Dissolution migration of gas, a mechanism to enrich ethane near the BSR and increase upwardly C1/C2 ratios in the hydrate-occurring zones: Insight from pore-scale experimental observation

Most experiments show that gas hydrates are often enriched in C2+ gases relative to the feeding gas source because of fractionation during hydrate crystallization directly from free gases and dissolved gases. However, sediments below and near the base of the gas hydrate stability zone (BGHSZ) in many ocean drilling program (ODP)/International Ocean Discovery Program (IODP) sites are relatively enriched in C2+ hydrocarbon gases, compared with the hydrate-occurring zone above. It is still unclear what kind of process causes the abrupt decreases in C1/C2+ ratios with the depth in headspace gas in sediments around seismic bottom-simulating reflector (BSR) and increasing upward C1/C2 ratios in the hydrate-occurring zone. To test the “dissolution/migration mechanism” and its links to the enrichment of ethane near the BSR and increasing upward C1/C2 ratios in the hydrate-occurring zone, we performed a series of pore-scale experimental observations, simulating the gas dissolution–migration–hydration processes, and investigated the effects of the composition of feeding gases and temperatures on the composition of the hydrate grown under the dissolution–migration mechanism. Hydrates are grown from aqueous fluids supplied by the migration of gases dissolved from the capillary-trapped free gas in a capillary high-pressure optical cell, with different supplying gases (90 mol% CH4 + 10 mol% C2H6, 80 mol% CH4 + 20 mol% C2H6) and a geothermal gradient (temperature from 278.15 to 293.15 K). The gas hydrate structure and composition were determined by quantitative Raman spectroscopy.
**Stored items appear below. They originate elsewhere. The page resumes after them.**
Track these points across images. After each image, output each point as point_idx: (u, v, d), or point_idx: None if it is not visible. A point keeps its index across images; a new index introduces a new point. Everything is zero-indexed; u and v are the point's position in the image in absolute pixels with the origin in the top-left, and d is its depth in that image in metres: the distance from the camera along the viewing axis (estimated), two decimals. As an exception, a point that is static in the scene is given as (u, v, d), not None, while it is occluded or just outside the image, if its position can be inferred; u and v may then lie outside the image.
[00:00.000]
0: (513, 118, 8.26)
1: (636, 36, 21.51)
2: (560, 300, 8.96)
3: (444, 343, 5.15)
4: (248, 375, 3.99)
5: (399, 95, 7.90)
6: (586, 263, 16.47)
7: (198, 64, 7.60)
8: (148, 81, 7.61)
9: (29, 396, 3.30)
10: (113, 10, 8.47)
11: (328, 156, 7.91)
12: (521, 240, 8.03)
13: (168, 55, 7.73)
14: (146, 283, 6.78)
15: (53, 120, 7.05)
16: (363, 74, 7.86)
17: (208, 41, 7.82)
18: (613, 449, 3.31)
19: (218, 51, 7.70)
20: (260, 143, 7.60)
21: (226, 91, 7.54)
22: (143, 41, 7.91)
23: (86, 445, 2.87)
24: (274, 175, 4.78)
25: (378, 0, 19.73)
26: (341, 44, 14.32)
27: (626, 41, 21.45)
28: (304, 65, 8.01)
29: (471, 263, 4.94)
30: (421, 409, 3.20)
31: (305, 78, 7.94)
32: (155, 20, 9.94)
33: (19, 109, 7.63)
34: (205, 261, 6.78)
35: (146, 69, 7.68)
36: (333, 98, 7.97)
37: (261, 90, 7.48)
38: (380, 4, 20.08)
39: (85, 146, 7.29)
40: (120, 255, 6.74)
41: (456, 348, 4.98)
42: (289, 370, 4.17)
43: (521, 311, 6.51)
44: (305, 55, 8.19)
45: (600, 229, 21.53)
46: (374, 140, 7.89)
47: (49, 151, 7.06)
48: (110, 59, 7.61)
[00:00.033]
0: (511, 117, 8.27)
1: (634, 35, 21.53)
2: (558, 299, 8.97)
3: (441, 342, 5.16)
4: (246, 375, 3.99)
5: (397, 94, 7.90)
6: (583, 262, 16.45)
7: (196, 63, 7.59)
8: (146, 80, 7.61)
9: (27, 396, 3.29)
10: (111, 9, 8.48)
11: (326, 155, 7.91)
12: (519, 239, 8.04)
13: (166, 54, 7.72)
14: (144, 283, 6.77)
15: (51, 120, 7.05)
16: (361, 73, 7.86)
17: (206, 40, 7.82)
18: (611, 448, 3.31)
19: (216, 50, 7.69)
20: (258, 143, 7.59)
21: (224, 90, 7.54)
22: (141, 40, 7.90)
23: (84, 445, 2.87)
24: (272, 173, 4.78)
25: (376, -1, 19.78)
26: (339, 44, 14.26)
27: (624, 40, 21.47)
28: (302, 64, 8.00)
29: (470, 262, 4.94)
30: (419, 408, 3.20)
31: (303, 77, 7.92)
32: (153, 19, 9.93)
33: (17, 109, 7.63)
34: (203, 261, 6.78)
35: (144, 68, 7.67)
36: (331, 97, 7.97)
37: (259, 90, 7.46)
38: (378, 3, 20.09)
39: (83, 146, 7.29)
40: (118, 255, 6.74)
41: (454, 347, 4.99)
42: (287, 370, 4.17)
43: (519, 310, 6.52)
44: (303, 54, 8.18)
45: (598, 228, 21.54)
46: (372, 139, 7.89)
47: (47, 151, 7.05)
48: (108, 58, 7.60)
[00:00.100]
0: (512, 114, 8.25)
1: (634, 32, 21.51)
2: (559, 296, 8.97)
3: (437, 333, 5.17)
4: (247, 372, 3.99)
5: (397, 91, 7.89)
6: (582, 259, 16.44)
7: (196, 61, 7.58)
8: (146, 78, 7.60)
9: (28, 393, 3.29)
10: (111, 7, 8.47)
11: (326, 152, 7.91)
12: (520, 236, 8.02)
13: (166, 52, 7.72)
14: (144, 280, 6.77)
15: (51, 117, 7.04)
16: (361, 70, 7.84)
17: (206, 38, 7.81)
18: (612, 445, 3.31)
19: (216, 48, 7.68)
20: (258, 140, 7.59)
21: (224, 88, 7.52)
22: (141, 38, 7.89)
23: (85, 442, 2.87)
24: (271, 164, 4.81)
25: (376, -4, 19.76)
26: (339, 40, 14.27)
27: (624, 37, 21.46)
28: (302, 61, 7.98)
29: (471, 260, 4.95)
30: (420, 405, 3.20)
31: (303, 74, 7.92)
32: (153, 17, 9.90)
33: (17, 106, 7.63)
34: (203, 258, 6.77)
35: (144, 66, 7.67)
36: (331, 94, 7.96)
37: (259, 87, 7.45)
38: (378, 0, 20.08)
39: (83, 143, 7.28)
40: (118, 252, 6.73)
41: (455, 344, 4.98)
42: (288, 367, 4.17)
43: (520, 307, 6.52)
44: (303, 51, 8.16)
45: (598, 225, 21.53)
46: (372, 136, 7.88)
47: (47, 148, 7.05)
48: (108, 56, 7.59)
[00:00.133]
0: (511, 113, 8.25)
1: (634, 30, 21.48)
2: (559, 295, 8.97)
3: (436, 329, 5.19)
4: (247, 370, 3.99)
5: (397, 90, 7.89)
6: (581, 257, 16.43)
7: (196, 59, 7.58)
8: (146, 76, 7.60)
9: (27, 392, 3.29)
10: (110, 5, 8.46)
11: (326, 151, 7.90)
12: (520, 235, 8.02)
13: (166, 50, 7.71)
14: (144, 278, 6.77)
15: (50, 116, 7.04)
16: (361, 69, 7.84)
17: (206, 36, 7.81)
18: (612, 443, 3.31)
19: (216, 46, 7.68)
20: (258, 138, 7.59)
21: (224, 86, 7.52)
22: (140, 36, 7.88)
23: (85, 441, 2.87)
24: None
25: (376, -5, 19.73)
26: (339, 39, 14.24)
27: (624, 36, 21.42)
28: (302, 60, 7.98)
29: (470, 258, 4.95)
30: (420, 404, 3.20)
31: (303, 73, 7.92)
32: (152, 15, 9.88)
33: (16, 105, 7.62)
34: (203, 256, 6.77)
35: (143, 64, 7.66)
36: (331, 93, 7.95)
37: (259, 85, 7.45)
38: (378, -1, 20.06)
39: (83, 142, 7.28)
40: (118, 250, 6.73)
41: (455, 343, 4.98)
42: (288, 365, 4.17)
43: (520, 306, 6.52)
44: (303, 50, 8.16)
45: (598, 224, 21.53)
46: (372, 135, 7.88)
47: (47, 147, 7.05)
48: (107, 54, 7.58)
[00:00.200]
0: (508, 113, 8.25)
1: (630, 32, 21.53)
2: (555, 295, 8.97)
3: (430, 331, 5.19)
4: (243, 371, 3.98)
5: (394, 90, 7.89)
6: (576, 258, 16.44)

Our study indicated that (1) under the dissolution–migration–hydration processes, the mole fraction of C2H6 in hydrates is depleted compared with gas sources, which confirms that the dissolution–migration of gases is a mechanism to enrich ethane near the BSR; (2) the proportion of C2H6 in structure I (sI) or structure II (sII) hydrates decreases with decreasing temperature, and decreasing temperature enlarges the difference of diffusion coefficient between methane and ethane and enhances the gas fractionation during migration, which could cause the increase upwardly C1/C2 ratios in the hydrate-occurring zone. A simplified geological model was proposed to explain the variability of hydrate composition with depth in the hydrate-occurring zone and the fractionation of gases near the BSR.